» ASSIGNMENT
Below is a set of entries. Print the line that contains "middle mcp: (1233, 775)" and every later line word for word, through the final one.
◇ ◇ ◇ ◇
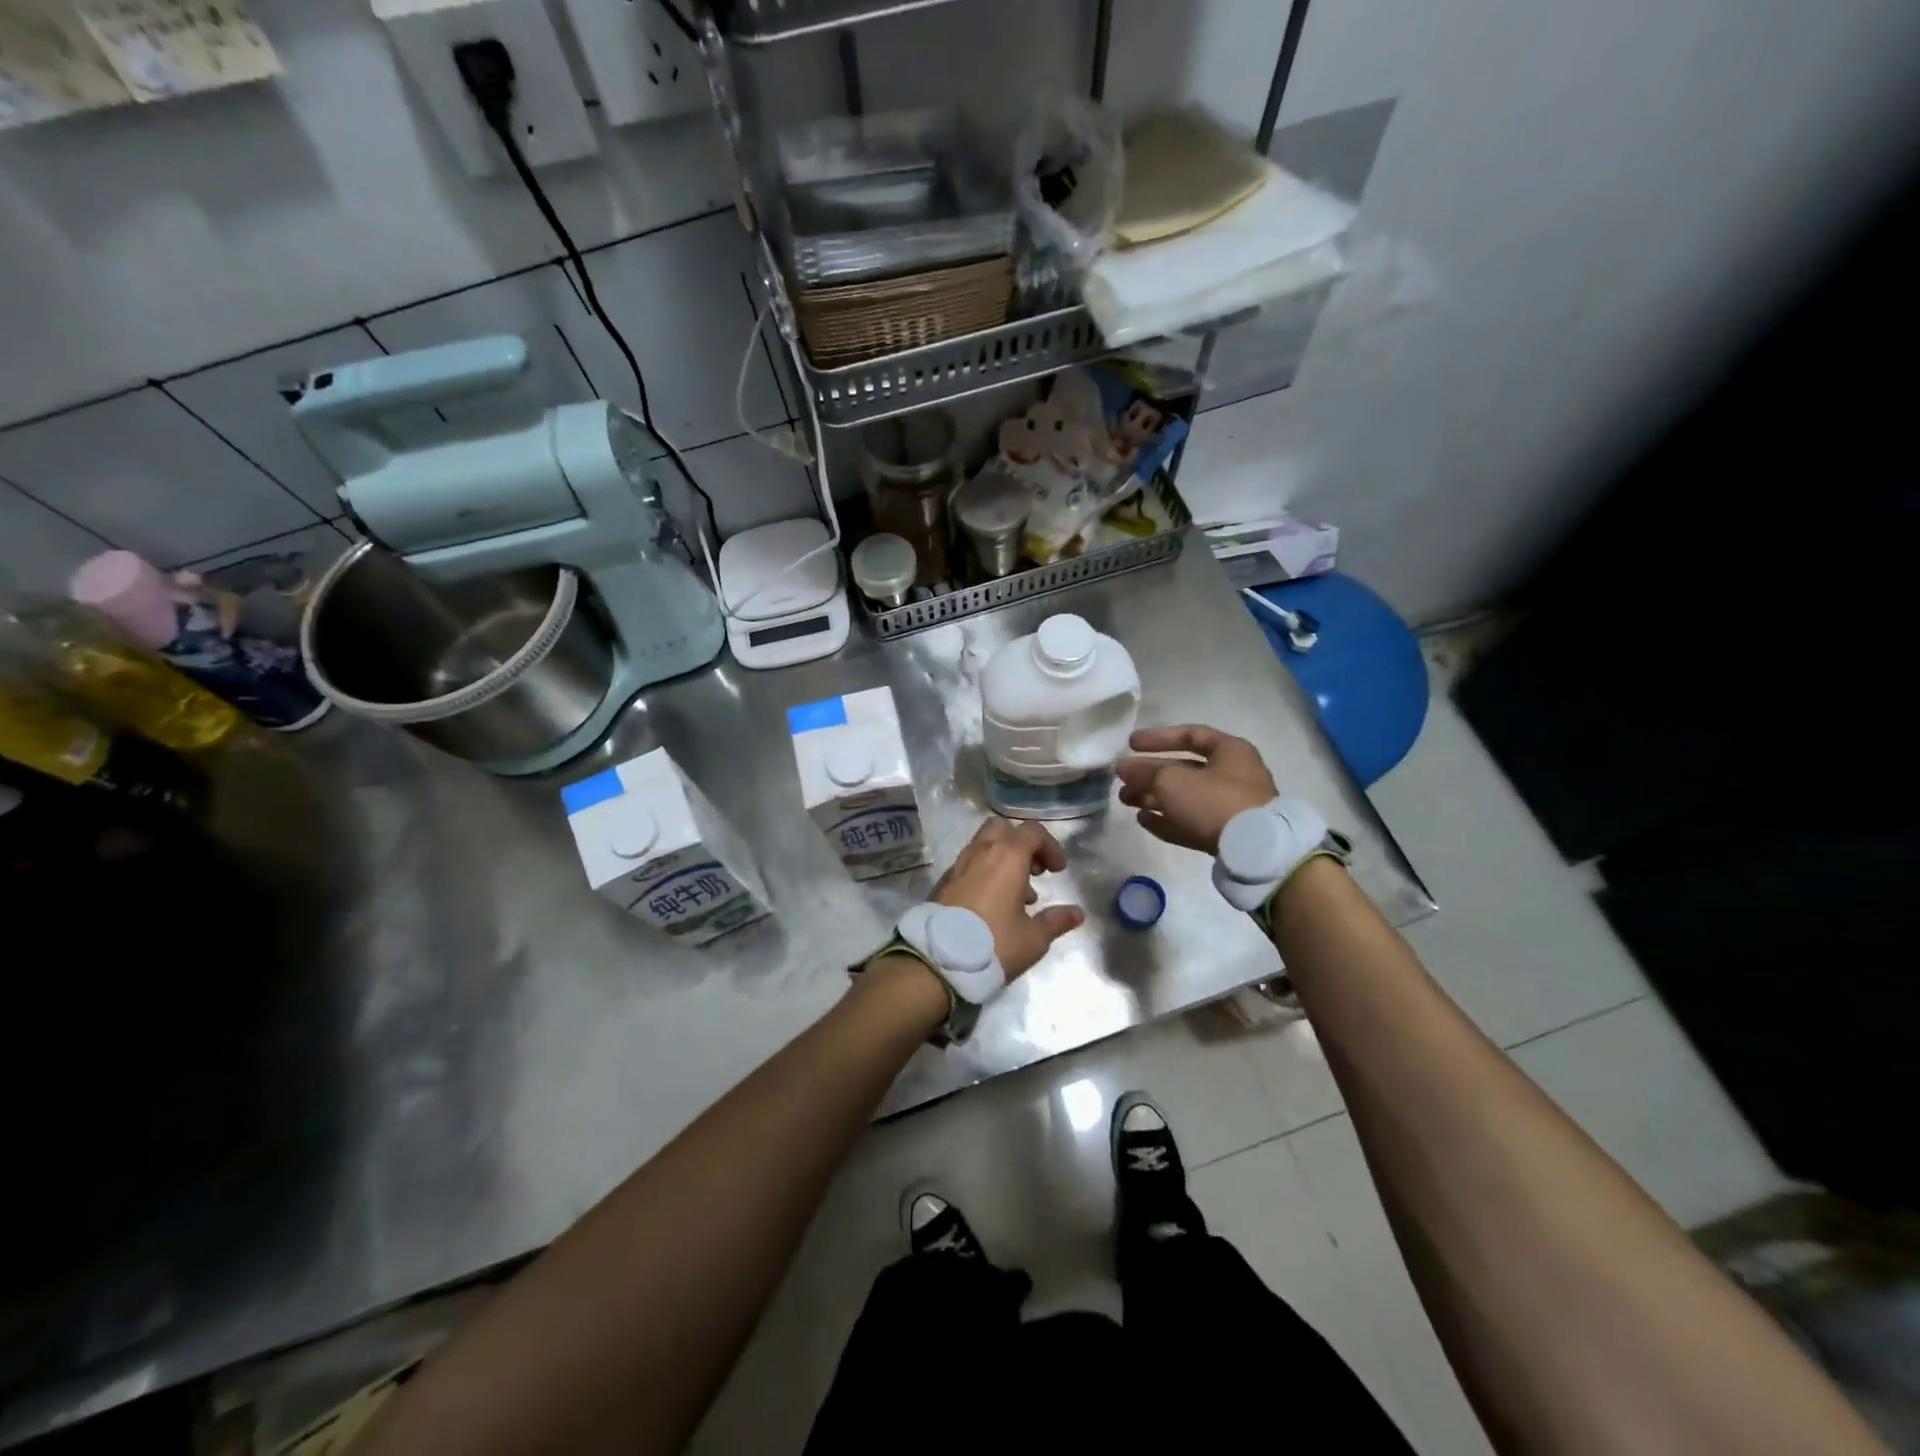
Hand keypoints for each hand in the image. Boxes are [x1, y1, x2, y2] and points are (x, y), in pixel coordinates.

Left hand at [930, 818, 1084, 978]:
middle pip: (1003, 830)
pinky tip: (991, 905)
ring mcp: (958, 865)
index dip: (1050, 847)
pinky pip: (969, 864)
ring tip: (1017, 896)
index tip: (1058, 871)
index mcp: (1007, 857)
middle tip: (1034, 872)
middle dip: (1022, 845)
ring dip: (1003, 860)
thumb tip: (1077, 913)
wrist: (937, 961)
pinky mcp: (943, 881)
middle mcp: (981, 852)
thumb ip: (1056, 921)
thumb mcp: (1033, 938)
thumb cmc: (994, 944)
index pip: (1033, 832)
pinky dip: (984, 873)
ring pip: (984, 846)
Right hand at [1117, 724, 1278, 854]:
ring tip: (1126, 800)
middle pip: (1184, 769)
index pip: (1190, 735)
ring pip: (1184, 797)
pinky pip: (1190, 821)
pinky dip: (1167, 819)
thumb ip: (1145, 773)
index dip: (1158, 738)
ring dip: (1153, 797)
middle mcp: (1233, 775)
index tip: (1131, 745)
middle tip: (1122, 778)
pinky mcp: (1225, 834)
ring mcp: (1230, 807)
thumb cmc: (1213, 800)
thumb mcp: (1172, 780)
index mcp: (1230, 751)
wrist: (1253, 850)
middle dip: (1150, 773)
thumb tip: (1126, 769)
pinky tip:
◇ ◇ ◇ ◇
» TASK RESPONSE
middle mcp: (1233, 775)
index tip: (1131, 745)
middle tip: (1122, 778)
pinky mcp: (1225, 834)
ring mcp: (1230, 807)
thumb cmc: (1213, 800)
thumb mcp: (1172, 780)
index mcp: (1230, 751)
wrist: (1253, 850)
middle dip: (1150, 773)
thumb tip: (1126, 769)
pinky tip:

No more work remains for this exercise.